Blackwood worked in the film industry between 2001 and 2008, producing the film Blackspot (2008), acting as an extra in the short film Zombie Movie (2005). She was a special effects artist for all three The Lord of the Rings films: The Fellowship of the Ring, The Two Towers, and The Return of the King.

==Children's books==

As of June 2010, Blackwood has illustrated eleven books, three of which have been published in the United Kingdom by Scholastic.

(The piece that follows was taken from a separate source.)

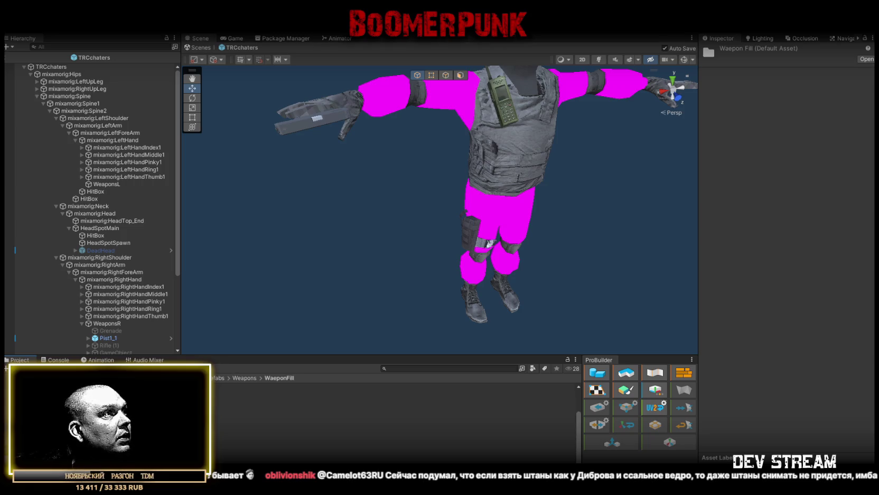
left_click_drag(111, 402, 112, 175)
key("f")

As of June 2013, WorldCat libraries report holding more than fifteen titles in 2003 to 2012 editions, written by Blackwood herself, Alan Bagnall, Nick Bland, Chardi Christian, Rosie Dickins, Roddy Doyle, Libby Gleeson, John Heffernan, Heiwari Johnson, Cecily Matthews, Kyle Mewburn, Jan Ormerod, A. B. Paterson, and Margaret Wild. Half a World Away by Libby Gleeson is held by the greatest number of libraries

Blackwood both wrote and illustrated (in watercolour and pencil) Ivy Loves to Give (US edition: Scholastic, 2010), a 24-page picture book about a toddler, for ages two and up. The story features the "well-intentioned mistakes" of a "toddler who is learning where things belong".

Blackwood won the annual Kate Greenaway Medal from the professional librarians for her part in the picture book Harry & Hopper, written by Margaret Wild and published by Scholastic in 2009. The award recognises the year's best-illustrated children's book published in the U.K. Her illustrations of Hopper were inspired by a dog she had as a child. The story features a boy and puppy who are "inseparable" until the puppy is killed while the boy is at school. "Blackwood's beautiful illustrations—laser print with watercolour, gouache and charcoal—add an appropriate layer of melancholy to Wild's clean, economical prose."